Friday made sure she was grasping the handle in the manner Ruby had demonstrated, widened her stance for balance, raised her arm, let fly and took two candles out of the brass ceiling candelabra.
‘Shit. Sorry.’
‘The wrist action was better,’ Ruby said, ‘but your aim was way off. And it’s more of a sideways flick than an overhead one. Have another go.’
Friday did, and succeeded in hitting Violet this time, but on the back of her calf, making her swear.
‘Bloody hell,’ Friday said. ‘I can’t do this. Not to a girl. It might be different if I was walloping the hell out of some arsehole cove.’
‘No, you’re gettin’ there,’ Ruby said encouragingly. ‘It takes time. It’s not as easy as it looks. And it’s not to do with anger. You have to remember that.’
Violet stood up, her face red from dangling over the stool, rubbed her stinging calf, then stretched and shook out her arms. ‘Do we need to get a man, do you think? Will all your customers be coves?’
‘I’ve only got the one.’ Friday fetched her bottle of gin from her reticule. ‘I’m learning this just for him.’
Violet and Ruby exchanged amused glances. ‘We wondered why Mrs T agreed to let us teach you,’ Violet said as she pulled on a robe. ‘We’re not bothered, but we thought she’d be worried all our cullies’ll go galloping down to Argyle Street if they hear there’s a new flagellant in town. But if you’ve only got the one, who cares?’
Ruby said, ‘Wouldn’t matter, anyway. Like I said, there’ll never be a shortage of coves wanting their arses whipped. What are you going to call yourself?’
Friday took a staggeringly large swig from her bottle and wiped her mouth. ‘Dunno. Friday, I suppose.’

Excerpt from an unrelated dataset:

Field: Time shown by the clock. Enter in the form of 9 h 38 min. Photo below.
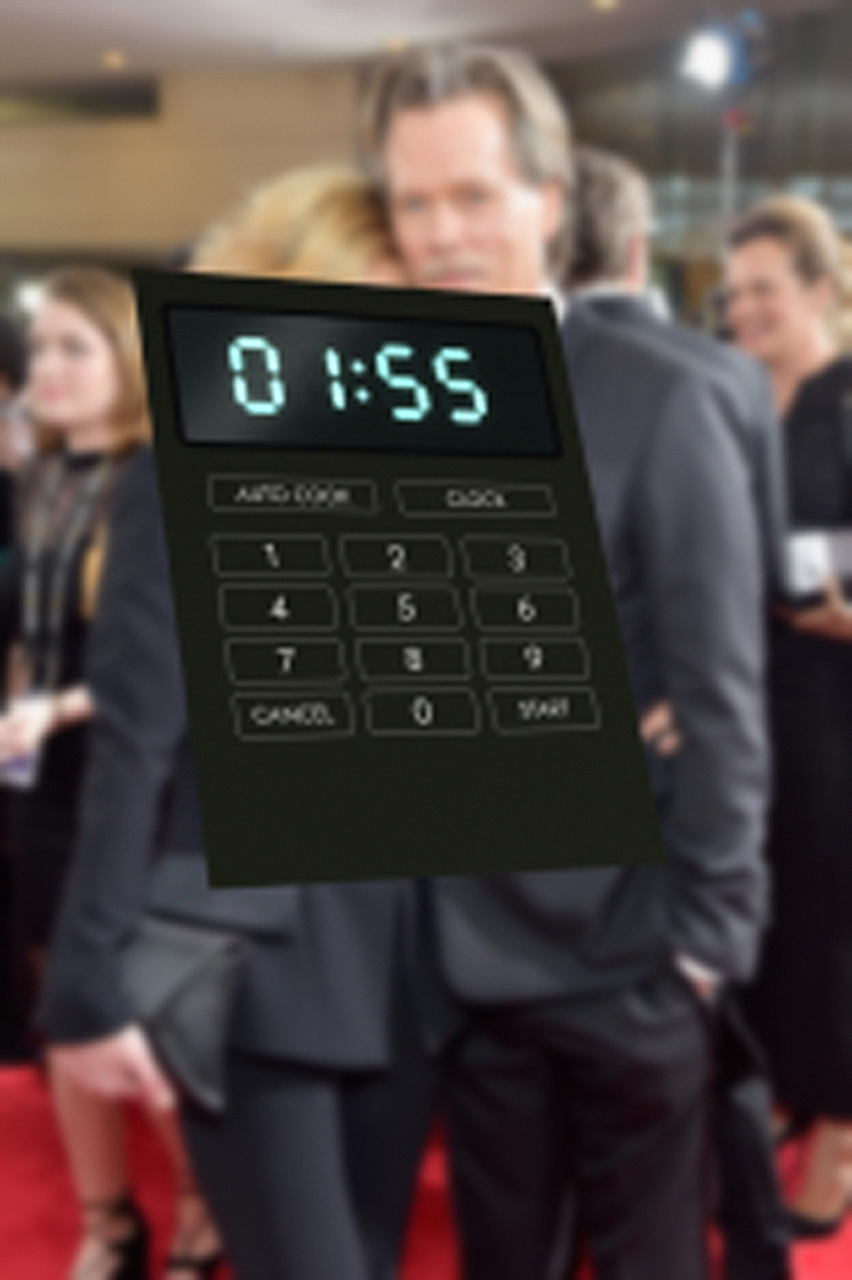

‘No, you need a special name, to add to the theatre. You know, Mistress or Madame Something-or-other. Then the cove can go, “Mercy, Mistress Ruby, please don’t beat me,” or, “Whip me, Mistress Ruby, I’ve been a bad boy,” dependin’ on whatever gets him goin’.’
‘You use your normal name,’ Friday said.
Ruby said, ‘That’s not the point.’
Friday thought about it. Unsuccessfully. ‘Dunno. What do you think?’
‘Why don’t you ask him?’ Violet suggested, peeling an apple with a fruit knife, the skin coming off in one long, curling piece.
‘That’s a good idea. And what am I supposed to wear? Anything special?’
‘Well, he obviously fancies you,’ Ruby said, ‘so somethin’ that plays up what you’ve got. But it’s the pain and submission he’ll be after, not so much your body. Is he askin’ for actual sex?’
‘No.’
‘Well, a lot of ’em don’t. He’ll still make a mess, but at least it won’t be all over you. How old is he?’
‘Ancient. Easily in his sixties.’
‘Jesus, girl, you’d better have the smelling salts ready.’
Friday turned to Violet. ‘I don’t understand it. How can you actually like being flogged? How can anyone? Doesn’t it hurt?’
‘Yes, and that’s the point. That, and knowing someone else has complete control over me.’ Violet pointed at Friday’s tattoos with her fruit knife. ‘How can you tolerate that? That must hurt like a bastard.’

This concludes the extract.